Finding all matrices $B$ such that $AB=BA$ for a fixed matrix $A$

Here's another approach. Notice that if $A$ and $B$ commute and if $C$ is any invertible matrix, then $C^{-1}AC$ and $C^{-1}BC$ commute. This is because $$(C^{-1}AC)( C^{-1}BC) = C^{-1}ABC = C^{-1}BAC = (C^{-1}BC)(C^{-1}AC).$$

If we let $C$ be the matrix consisting of eigenvectors of $A$, then one can calculate that $$CAC^{-1} = \begin{bmatrix} 1 & 0 & 0 \\ 0 & 1 & 0\\ 0 & 0& 2\end{bmatrix}.$$

So, what commutes with $CAC^{-1}$? Multiplying a matrix on the left by $CAC^{-1}$ multiplies the rows by $1$, $1$, and $2$ respectively. Multiplying a matrix on the right by $CAC^{-1}$ multiplies the columns by $1$, $1$, and $2$ respectively. The only way these can be equal is if the spots which are multiplied by both $1$ and $2$ are $0$. It follows that all of the matrices which commute with $CAC^{-1}$ have the form $$\begin{bmatrix} a & b & 0\\ c&d&0\\ 0&0&e\end{bmatrix}$$ and one easily checks that all of these do in fact commute with $C^{-1}AC$.

To turn this back into an answer for $A$ (instead of $C^{-1}AC$), multiply this general form on the left by $C$ and on the right by $C^{-1}$.

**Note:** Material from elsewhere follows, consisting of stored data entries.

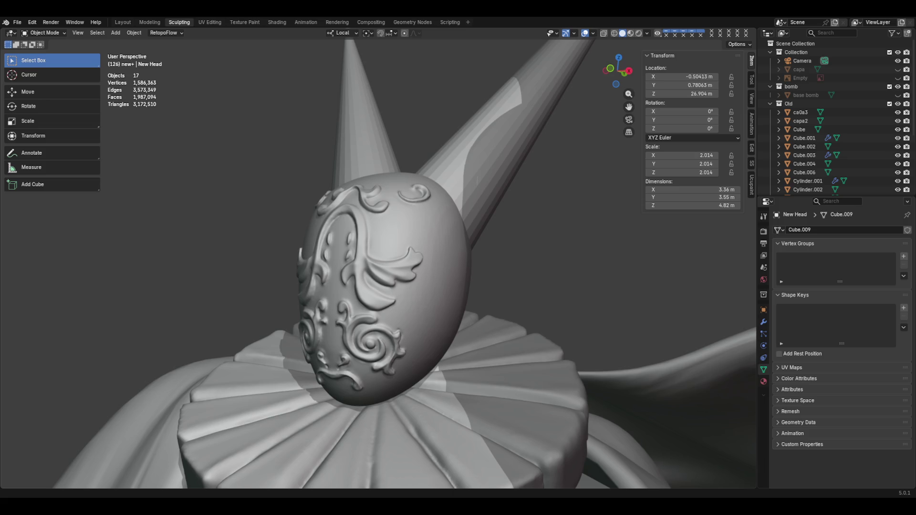
Step: Check the figure from the front, then save the scene as Pose Decidida 09 02.blend
{"action": "left_click", "coordinate": [612, 70]}
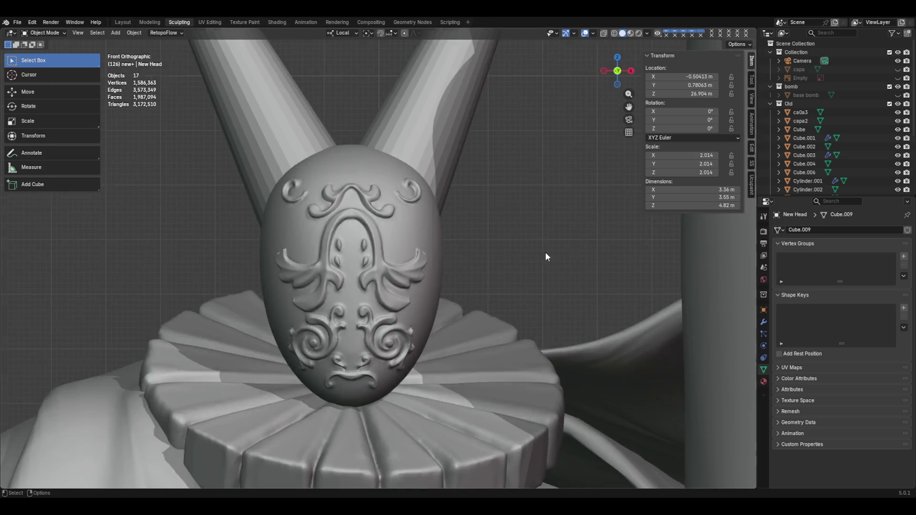
{"action": "scroll", "coordinate": [551, 245], "scroll_direction": "down", "scroll_amount": 5}
{"action": "scroll", "coordinate": [551, 249], "scroll_direction": "down", "scroll_amount": 2}
{"action": "scroll", "coordinate": [533, 250], "scroll_direction": "down", "scroll_amount": 2}
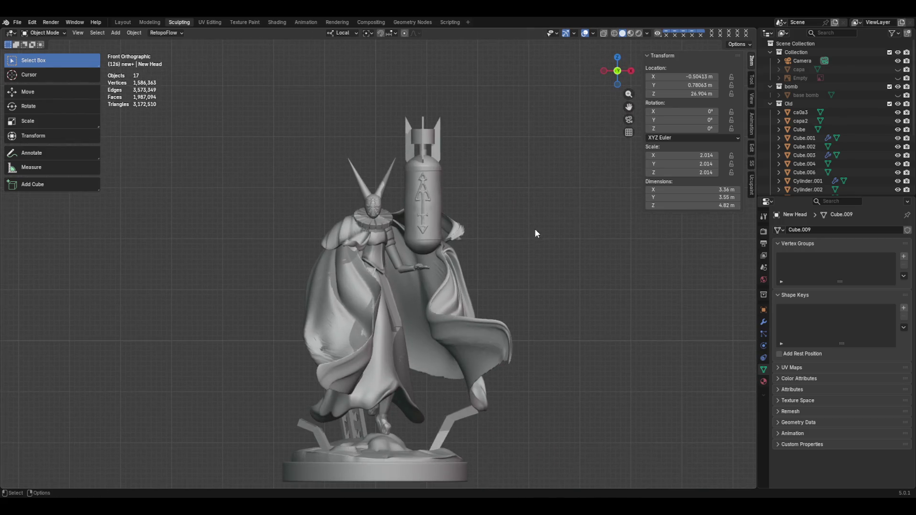
{"action": "scroll", "coordinate": [544, 244], "scroll_direction": "up", "scroll_amount": 1}
{"action": "middle_click_drag", "start_coordinate": [540, 254], "coordinate": [544, 228]}
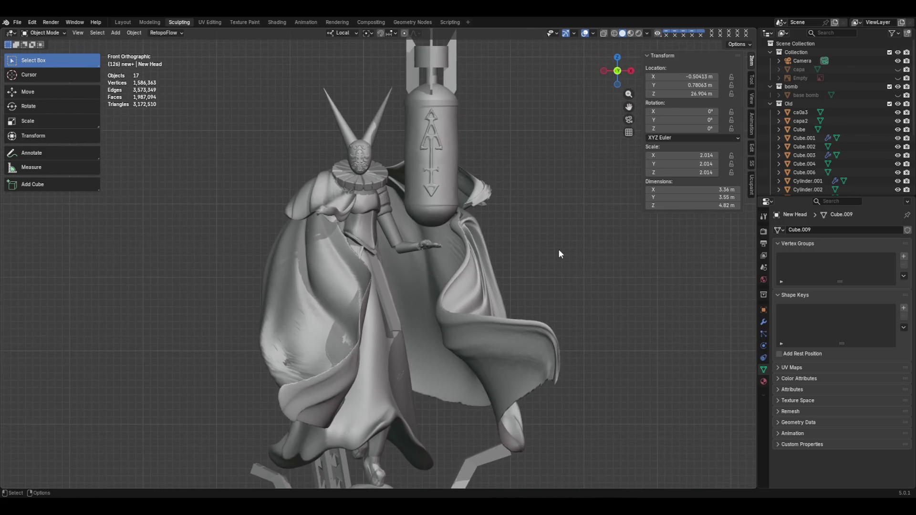
{"action": "left_click_drag", "start_coordinate": [551, 233], "coordinate": [557, 255]}
{"action": "middle_click_drag", "start_coordinate": [558, 255], "coordinate": [548, 231], "text": "shift"}
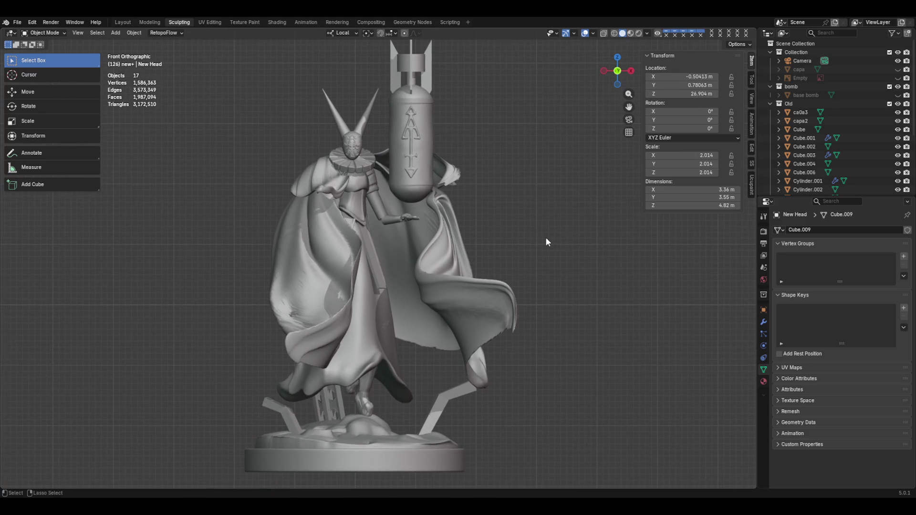
{"action": "key", "text": "ctrl+s"}
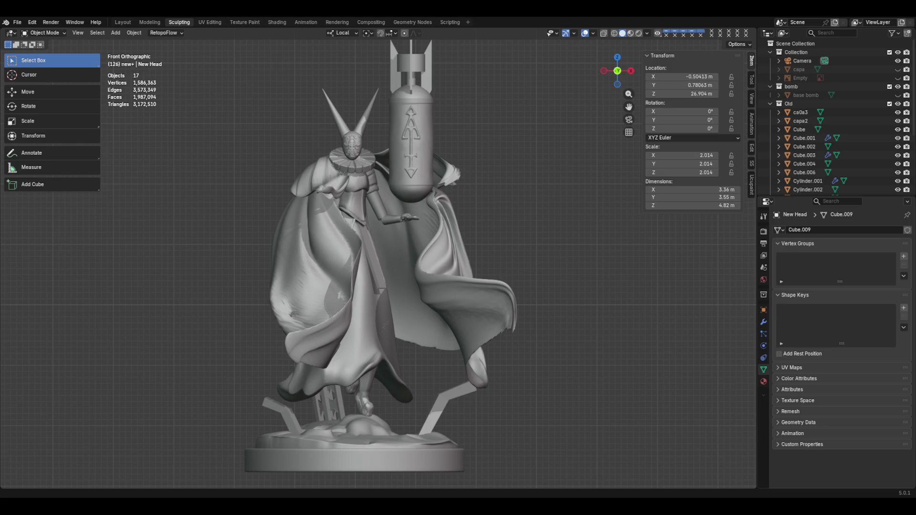
{"action": "key", "text": "ctrl+alt+s"}
{"action": "scroll", "coordinate": [490, 248], "scroll_direction": "up", "scroll_amount": 2}
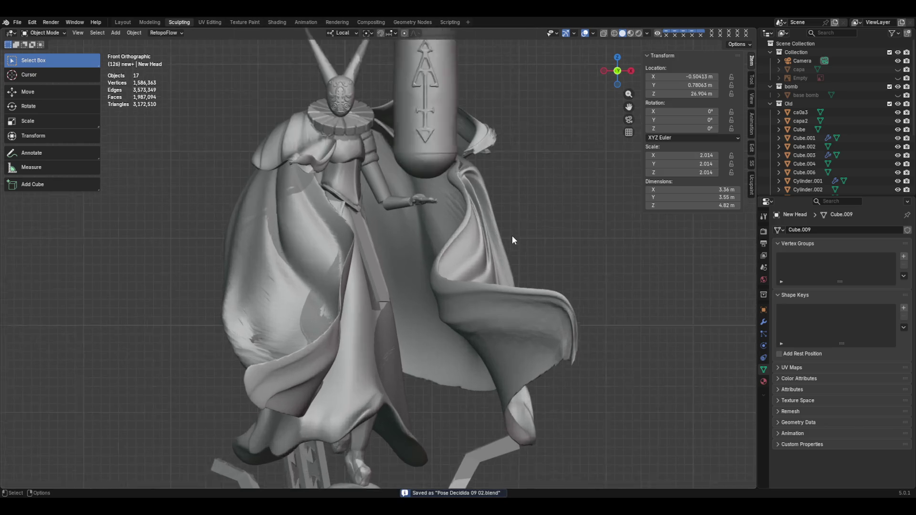
{"action": "scroll", "coordinate": [512, 236], "scroll_direction": "up", "scroll_amount": 2}
{"action": "scroll", "coordinate": [482, 249], "scroll_direction": "down", "scroll_amount": 3}
{"action": "scroll", "coordinate": [365, 197], "scroll_direction": "up", "scroll_amount": 4}
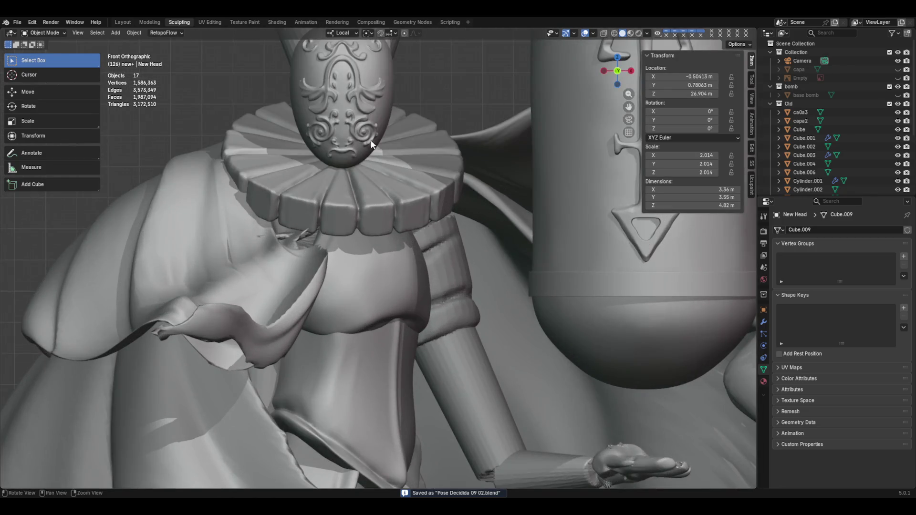
{"action": "scroll", "coordinate": [411, 290], "scroll_direction": "down", "scroll_amount": 1}
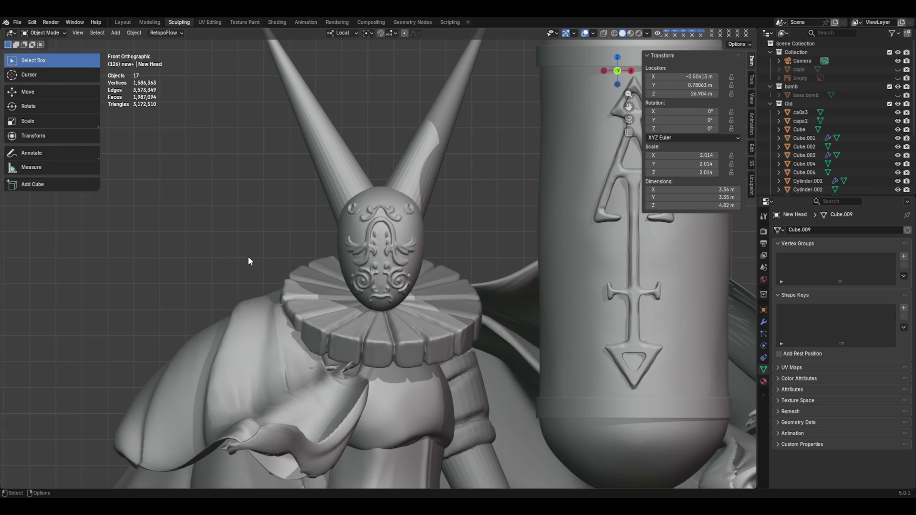
Step: View the figure through the scene camera and toggle Render Region on and off in Output settings
{"action": "key", "text": "KP_0"}
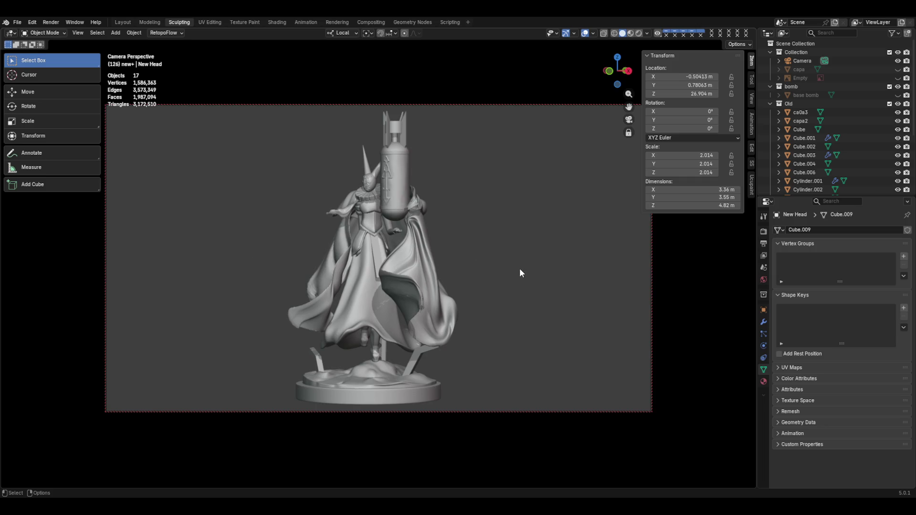
{"action": "left_click", "coordinate": [763, 231]}
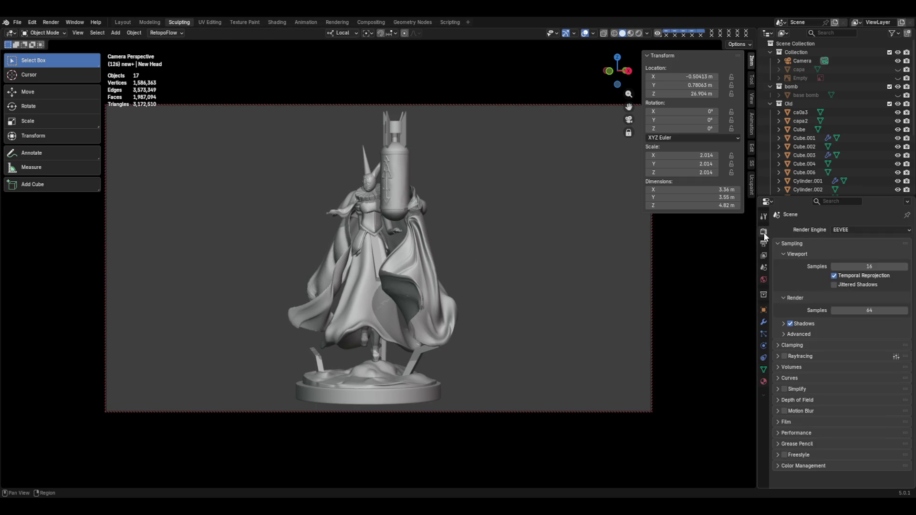
{"action": "left_click", "coordinate": [763, 244]}
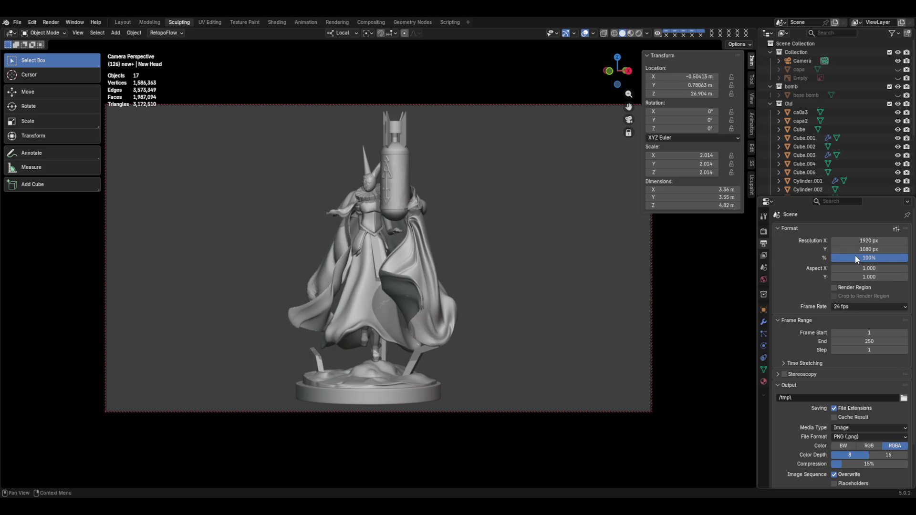
{"action": "left_click", "coordinate": [844, 289]}
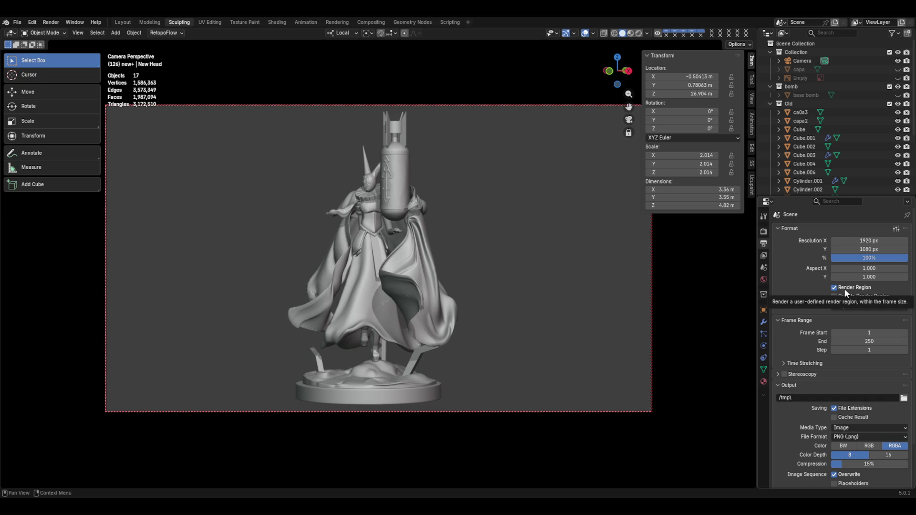
{"action": "left_click", "coordinate": [845, 290]}
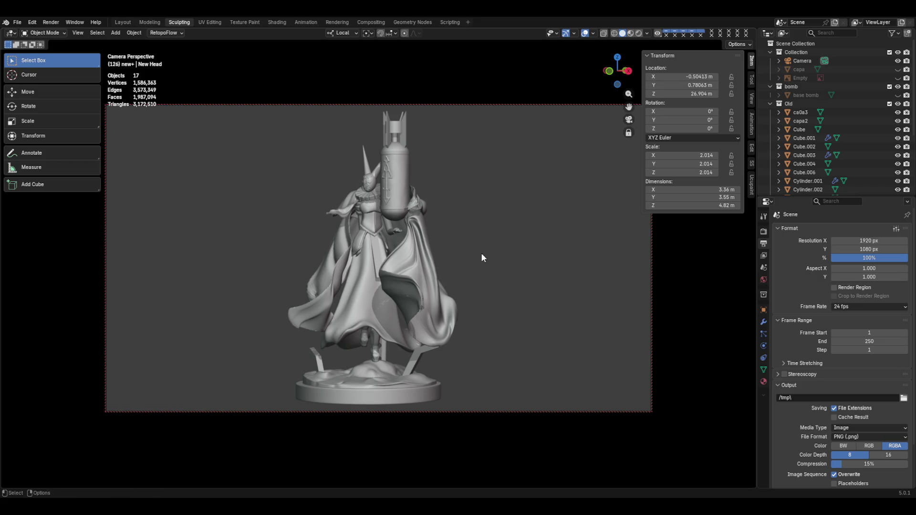
{"action": "scroll", "coordinate": [481, 253], "scroll_direction": "up", "scroll_amount": 5}
Step: Orbit out of camera view and save over Pose Decidida 09 02.blend
{"action": "mouse_move", "coordinate": [480, 253]}
{"action": "middle_mouse_down"}
{"action": "mouse_move", "coordinate": [488, 274]}
{"action": "mouse_move", "coordinate": [548, 226]}
{"action": "mouse_move", "coordinate": [531, 249]}
{"action": "mouse_move", "coordinate": [542, 214]}
{"action": "middle_mouse_up"}
{"action": "key", "text": "ctrl+s"}
{"action": "scroll", "coordinate": [548, 227], "scroll_direction": "down", "scroll_amount": 3}
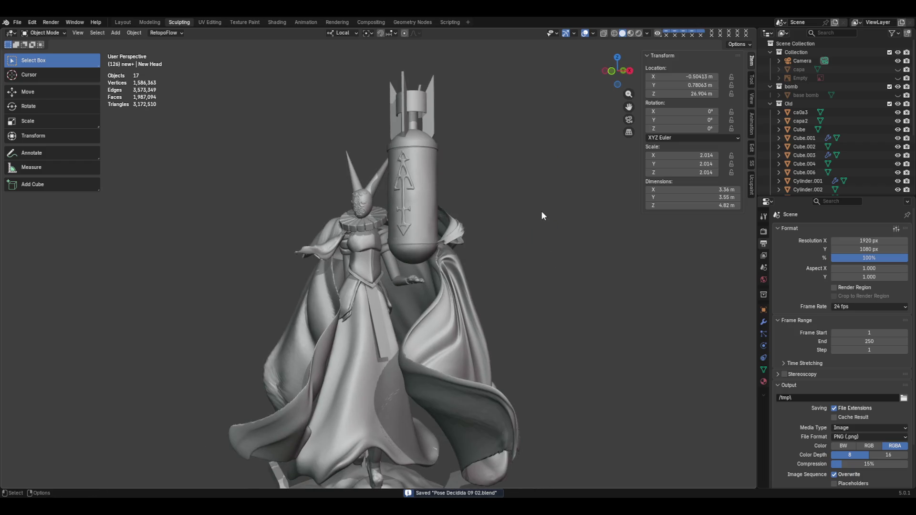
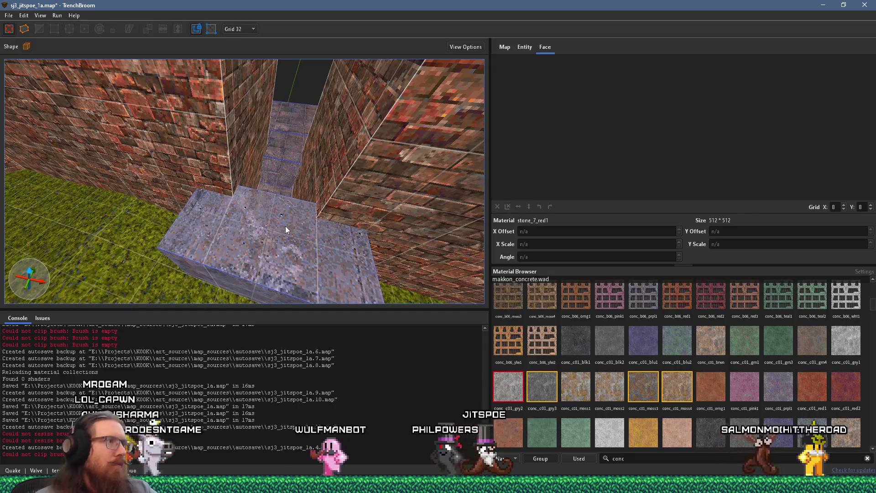
# Step: Select the bottom concrete step, switch to the 8-unit grid and lower it by 8 units
pyautogui.click(275, 228)
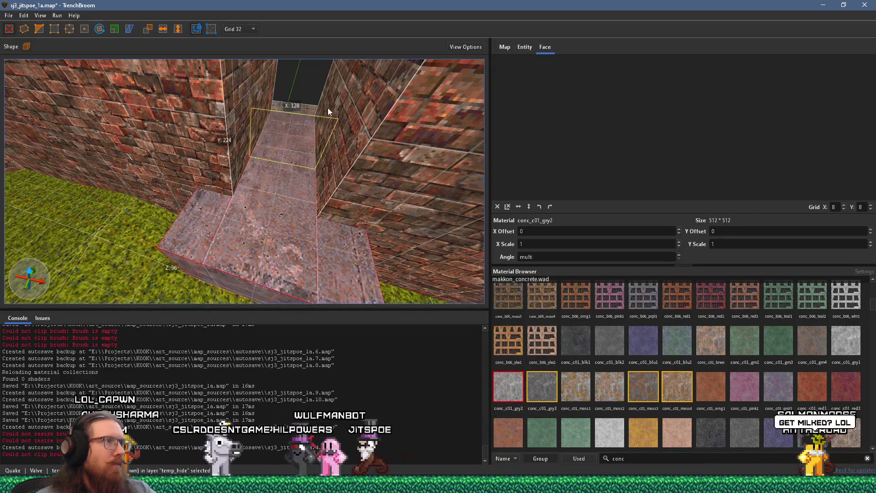
pyautogui.moveTo(327, 108)
pyautogui.mouseDown()
pyautogui.moveTo(259, 168)
pyautogui.moveTo(166, 103)
pyautogui.moveTo(192, 163)
pyautogui.moveTo(272, 185)
pyautogui.moveTo(215, 221)
pyautogui.moveTo(227, 215)
pyautogui.moveTo(225, 264)
pyautogui.moveTo(288, 219)
pyautogui.mouseUp()
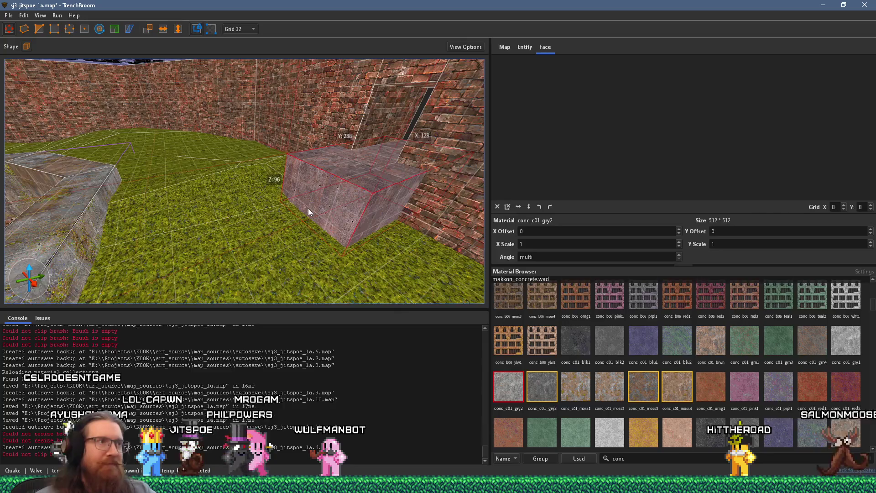
pyautogui.moveTo(353, 199); pyautogui.dragTo(234, 207)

Doing this on maple, I find that the matrices which commute with $A$ are precisely those of the form $$\begin{bmatrix} a+c & \frac{1}{3}(a+c-b-d) & 0 \\ -3c & -c+d & 0 \\ -3a+3e & -a+b+e & e\end{bmatrix}. $$


Let $$B = \begin{bmatrix}b_{11} & b_{12} & b_{13}\\ b_{21} & b_{22} & b_{23}\\ b_{31} & b_{32} & b_{33} \end{bmatrix}$$ We have $$A = \begin{bmatrix}1 & 0 & 0\\ 0 & 1 & 0\\ 3 & 1 & 2 \end{bmatrix}$$ Hence, \begin{align} AB & = \begin{bmatrix}1 & 0 & 0\\ 0 & 1 & 0\\ 3 & 1 & 2 \end{bmatrix}\begin{bmatrix}b_{11} & b_{12} & b_{13}\\ b_{21} & b_{22} & b_{23}\\ b_{31} & b_{32} & b_{33} \end{bmatrix}\\ & = \begin{bmatrix}b_{11} & b_{12} & b_{13}\\ b_{21} & b_{22} & b_{23}\\ 3b_{11} + b_{21} +2b_{31} & 3b_{12} + b_{22} +2b_{32} & 3b_{13} + b_{23} +2b_{33} \end{bmatrix} \end{align} \begin{align} BA & = \begin{bmatrix}b_{11} & b_{12} & b_{13}\\ b_{21} & b_{22} & b_{23}\\ b_{31} & b_{32} & b_{33} \end{bmatrix}\begin{bmatrix}1 & 0 & 0\\ 0 & 1 & 0\\ 3 & 1 & 2 \end{bmatrix}\\ & = \begin{bmatrix}b_{11} + 3b_{13} & b_{12} + b_{13} & 2b_{13}\\ b_{21} + 3b_{23} & b_{22} + b_{23} & 2b_{23}\\ b_{31} + 3b_{33} & b_{32} + b_{33} & 2b_{33}\end{bmatrix} \end{align} Hence, we get that $$\begin{bmatrix}b_{11} & b_{12} & b_{13}\\ b_{21} & b_{22} & b_{23}\\ 3b_{11} + b_{21} +2b_{31} & 3b_{12} + b_{22} +2b_{32} & 3b_{13} + b_{23} +2b_{33} \end{bmatrix} = \begin{bmatrix}b_{11} + 3b_{13} & b_{12} + b_{13} & 2b_{13}\\ b_{21} + 3b_{23} & b_{22} + b_{23} & 2b_{23}\\ b_{31} + 3b_{33} & b_{32} + b_{33} & 2b_{33}\end{bmatrix}$$ This gives us $$b_{13} = b_{23} = 0$$ Hence, we have $$B = \begin{bmatrix} b_{11} & b_{12} & 0\\ b_{21} & b_{22} & 0 \\ 3(b_{33} - b_{11})-b_{21} & b_{33} - b_{22} - 3b_{12} & b_{33}\end{bmatrix}$$ where $b_{ij} \in \mathbb{R}$.